I would recommend looking at the Java Currency class for currency formatting.
Also having a look at this page on representing money in java may be helpful.
If this is homework, showing the teacher that you have thought through the real-world problem rather than just slung a bunch of code together that "works" - will surely be more impressive.
On a side note, I initially was going to suggest looking at the implementation of the Java math methods in the source code, so I took a look. I noticed that Java was using native methods for its rounding methods - just like it should.
However, a look at BigDecimal shows that there is Java source available for rounding in Java. So rather than just give you the code for your homework, I suggest that you look at the BigDecimal private method doRound(MathContext mc) in the Java source.
If 50.54 isn't representable in double precision, then rounding won't help.
If you're trying to convert 50.53999999 to a whole number of dollars and a whole number of cents, do the following:
double d = 50.539999; // or however many 9's, it doesn't matter
int dollars = (int)d;
double frac = d - dollars;
int cents = (int)((frac * 100) + 0.5);
Note that the addition of 0.5 in that last step is to round to the nearest whole number of cents. If you always want it to round up, change that to add 0.9999999 instead of 0.5.
Why would you not want to use any Math functions?
static long round(double a)
-Returns the closest long to the argument.
http://java.sun.com/j2se/1.4.2/docs/api/java/lang/Math.html
To represent money I would take the following advice instead of re-inventing the wheel:
http://www.javapractices.com/topic/TopicAction.do?Id=13
Try storing your currency as number of cents (you could abstract this to number of base curreny units) with a long.
Edit: Since this is homework, you may not have control over the types. Consider this a lesson for future projects
long money = 5054;
long cents = money % 100;
long dollars = money / 100; // this works due to integer/long truncation
System.out.printf("$%d.%02.d", dollars, cents);
You need to make the number .535 and compare that with your original number to see if you'll round up or down. Here's how you get .535 from .53999999 (should work for any number):
num = .53999999;
int_num = (int)(num * 100); // cast to integer, however you do it in Java
compare_num = (int_num + 0.5) / 100;
compare_num would be .535 in this case. If num is greater than or equal to compare_num, round up to int_num + 1. Otherwise round down simply to int_num.
Sean seems to have it, except, if you want to impose proper rules then you may want to throw in an if statement like so:
double value = .539999;
int result = (int) (value*100);
if(((value*100)%result)>.5)
result++;
I suggest you use long for rounding a double value. It won't matter for small numbers but could make a difference.
double d = 50.539999;
long cents = (long)(d * 100 + 0.5);
double rounded = cents/100;
What exactly are you trying to do? Are you always trying to go to two digits? Or are you always trying to fix things like 99999 at the end no matter what?
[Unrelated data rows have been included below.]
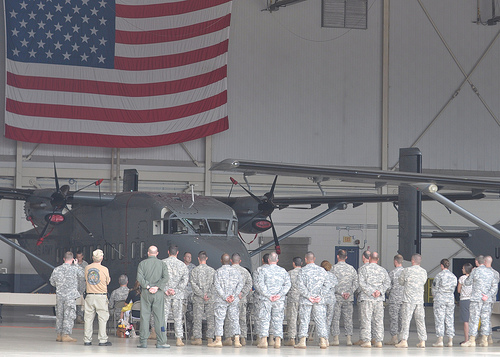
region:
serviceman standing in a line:
[48, 243, 85, 335]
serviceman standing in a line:
[161, 250, 196, 337]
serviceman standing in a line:
[211, 251, 242, 349]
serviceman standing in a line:
[258, 252, 290, 344]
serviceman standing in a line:
[333, 240, 364, 333]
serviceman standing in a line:
[286, 251, 336, 348]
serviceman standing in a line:
[353, 250, 384, 345]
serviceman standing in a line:
[400, 248, 436, 344]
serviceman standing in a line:
[426, 221, 458, 347]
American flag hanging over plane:
[2, 0, 231, 144]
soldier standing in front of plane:
[214, 251, 242, 342]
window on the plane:
[161, 220, 234, 235]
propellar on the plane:
[21, 161, 98, 243]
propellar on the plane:
[231, 172, 293, 249]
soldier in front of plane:
[401, 253, 427, 348]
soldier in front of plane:
[192, 244, 212, 341]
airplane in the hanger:
[6, 146, 483, 253]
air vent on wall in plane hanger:
[321, 2, 371, 27]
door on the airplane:
[133, 218, 148, 263]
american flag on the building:
[4, 1, 239, 152]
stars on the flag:
[5, 5, 108, 55]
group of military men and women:
[42, 237, 495, 352]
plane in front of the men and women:
[26, 176, 262, 246]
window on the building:
[312, 5, 379, 45]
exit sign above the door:
[340, 232, 356, 247]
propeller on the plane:
[30, 165, 104, 240]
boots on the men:
[217, 334, 244, 347]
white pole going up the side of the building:
[377, 20, 392, 167]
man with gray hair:
[265, 251, 280, 264]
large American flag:
[1, 4, 231, 143]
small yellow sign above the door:
[341, 235, 351, 240]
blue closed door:
[336, 246, 358, 267]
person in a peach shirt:
[83, 248, 110, 345]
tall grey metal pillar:
[396, 145, 421, 259]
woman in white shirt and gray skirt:
[456, 262, 473, 344]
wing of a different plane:
[210, 157, 497, 237]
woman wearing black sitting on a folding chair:
[125, 279, 140, 316]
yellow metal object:
[426, 277, 433, 302]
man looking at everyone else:
[182, 250, 195, 334]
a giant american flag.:
[0, 0, 240, 162]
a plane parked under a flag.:
[0, 147, 490, 303]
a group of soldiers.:
[33, 247, 496, 351]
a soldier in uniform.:
[135, 234, 173, 341]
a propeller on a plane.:
[216, 172, 324, 254]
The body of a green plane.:
[11, 186, 257, 308]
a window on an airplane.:
[140, 194, 247, 251]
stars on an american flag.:
[0, 0, 115, 66]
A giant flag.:
[0, 6, 240, 151]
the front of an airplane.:
[143, 199, 269, 291]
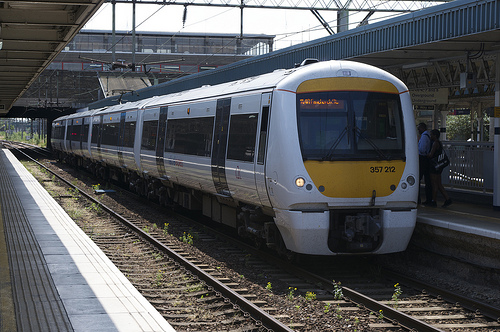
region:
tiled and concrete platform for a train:
[0, 140, 147, 328]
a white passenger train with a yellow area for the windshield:
[46, 60, 413, 255]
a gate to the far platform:
[444, 133, 499, 201]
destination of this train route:
[296, 90, 343, 112]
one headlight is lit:
[291, 173, 421, 188]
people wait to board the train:
[416, 113, 451, 209]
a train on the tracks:
[222, 58, 435, 329]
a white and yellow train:
[184, 43, 489, 315]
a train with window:
[301, 98, 360, 172]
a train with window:
[357, 93, 439, 168]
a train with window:
[232, 122, 254, 168]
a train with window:
[187, 119, 213, 152]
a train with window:
[168, 117, 186, 166]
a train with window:
[124, 113, 133, 147]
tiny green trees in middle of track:
[252, 270, 341, 316]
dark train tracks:
[151, 233, 292, 329]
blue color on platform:
[49, 249, 101, 321]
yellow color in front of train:
[290, 145, 417, 205]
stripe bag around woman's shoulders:
[431, 141, 457, 176]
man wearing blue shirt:
[414, 125, 436, 158]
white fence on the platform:
[437, 130, 497, 194]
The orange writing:
[289, 82, 342, 122]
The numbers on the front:
[361, 151, 408, 171]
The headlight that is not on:
[391, 165, 431, 198]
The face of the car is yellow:
[289, 65, 414, 197]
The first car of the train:
[154, 56, 422, 257]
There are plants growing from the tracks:
[154, 213, 205, 250]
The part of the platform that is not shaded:
[4, 141, 171, 329]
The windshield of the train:
[293, 82, 412, 163]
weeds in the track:
[140, 198, 387, 328]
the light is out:
[395, 167, 418, 209]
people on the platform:
[420, 123, 455, 217]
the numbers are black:
[365, 160, 406, 176]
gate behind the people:
[410, 123, 498, 215]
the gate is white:
[440, 142, 490, 207]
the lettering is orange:
[298, 89, 351, 114]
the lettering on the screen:
[297, 94, 344, 114]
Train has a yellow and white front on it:
[272, 59, 431, 277]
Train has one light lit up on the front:
[293, 173, 306, 185]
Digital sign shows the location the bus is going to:
[290, 92, 352, 111]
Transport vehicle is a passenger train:
[39, 56, 441, 263]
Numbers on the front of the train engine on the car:
[254, 53, 436, 234]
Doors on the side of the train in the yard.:
[48, 98, 276, 208]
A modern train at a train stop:
[48, 52, 420, 260]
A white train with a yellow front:
[38, 56, 418, 256]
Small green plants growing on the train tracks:
[262, 269, 349, 316]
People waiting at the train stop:
[412, 117, 452, 214]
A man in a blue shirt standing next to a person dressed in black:
[413, 119, 434, 196]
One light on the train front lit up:
[288, 176, 306, 186]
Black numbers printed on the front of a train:
[369, 155, 395, 175]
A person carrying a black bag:
[426, 125, 457, 210]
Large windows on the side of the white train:
[41, 106, 264, 171]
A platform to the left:
[1, 141, 173, 324]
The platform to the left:
[0, 135, 182, 328]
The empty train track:
[2, 136, 309, 329]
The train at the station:
[34, 56, 424, 293]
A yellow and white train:
[24, 58, 439, 268]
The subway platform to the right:
[416, 178, 498, 239]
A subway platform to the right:
[422, 184, 498, 246]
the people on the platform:
[411, 111, 471, 204]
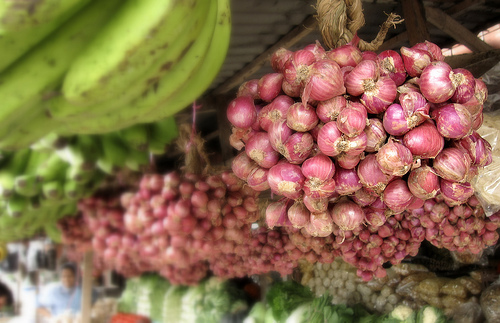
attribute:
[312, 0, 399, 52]
rope — brown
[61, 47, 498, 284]
onions — pink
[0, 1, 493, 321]
market — fruit, vegetable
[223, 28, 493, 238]
onions — pink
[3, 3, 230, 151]
plantains — green, black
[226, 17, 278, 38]
roof — metal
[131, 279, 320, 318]
bags — more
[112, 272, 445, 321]
celery — green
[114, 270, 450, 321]
lettuce — green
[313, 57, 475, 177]
onions — pink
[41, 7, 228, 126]
banana — green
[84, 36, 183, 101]
spots — brown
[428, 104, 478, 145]
onion — pink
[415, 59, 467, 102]
onion — pink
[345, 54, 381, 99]
onion — pink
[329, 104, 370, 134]
onion — pink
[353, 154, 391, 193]
onion — pink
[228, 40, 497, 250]
onions — red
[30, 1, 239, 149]
plantains — are not ripe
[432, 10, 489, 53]
support beam — brown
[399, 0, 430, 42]
support beam — brown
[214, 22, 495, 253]
onions — red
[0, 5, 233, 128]
bananas — green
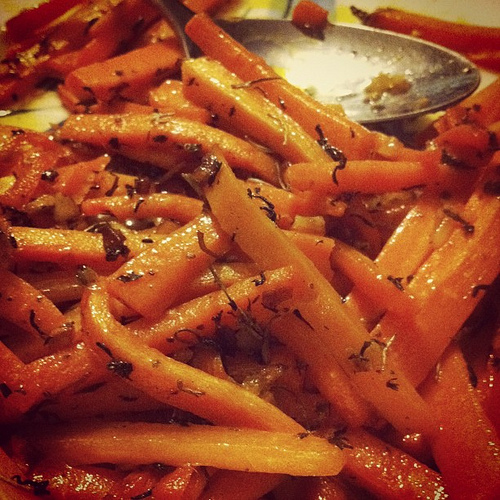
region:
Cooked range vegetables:
[7, 2, 499, 492]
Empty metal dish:
[188, 10, 490, 126]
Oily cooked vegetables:
[8, 3, 493, 489]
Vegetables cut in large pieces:
[7, 1, 490, 485]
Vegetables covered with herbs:
[1, 4, 494, 494]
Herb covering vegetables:
[304, 125, 353, 183]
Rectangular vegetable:
[35, 412, 360, 477]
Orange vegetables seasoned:
[8, 4, 494, 486]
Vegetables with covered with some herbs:
[10, 5, 494, 489]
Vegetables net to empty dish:
[11, 5, 492, 495]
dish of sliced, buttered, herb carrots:
[2, 0, 494, 498]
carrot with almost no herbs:
[39, 419, 346, 476]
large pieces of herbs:
[175, 264, 277, 361]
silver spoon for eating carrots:
[152, 0, 482, 122]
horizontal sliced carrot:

According to the comments, it is in fact the former: rounding to dollars and cents. So indeed just round(100*a)/100 is what you want. (The latter would be much more complicated...)
Finally, if you just want to extract the cents part, the following would work:
dollars_and_cents = round(100*a)/100
cents = (dollars_and_cents-(int)dollars_and_cents)*100
(or does java just have frac? In which case the last line would just be frac(dollars_and_cents)*100.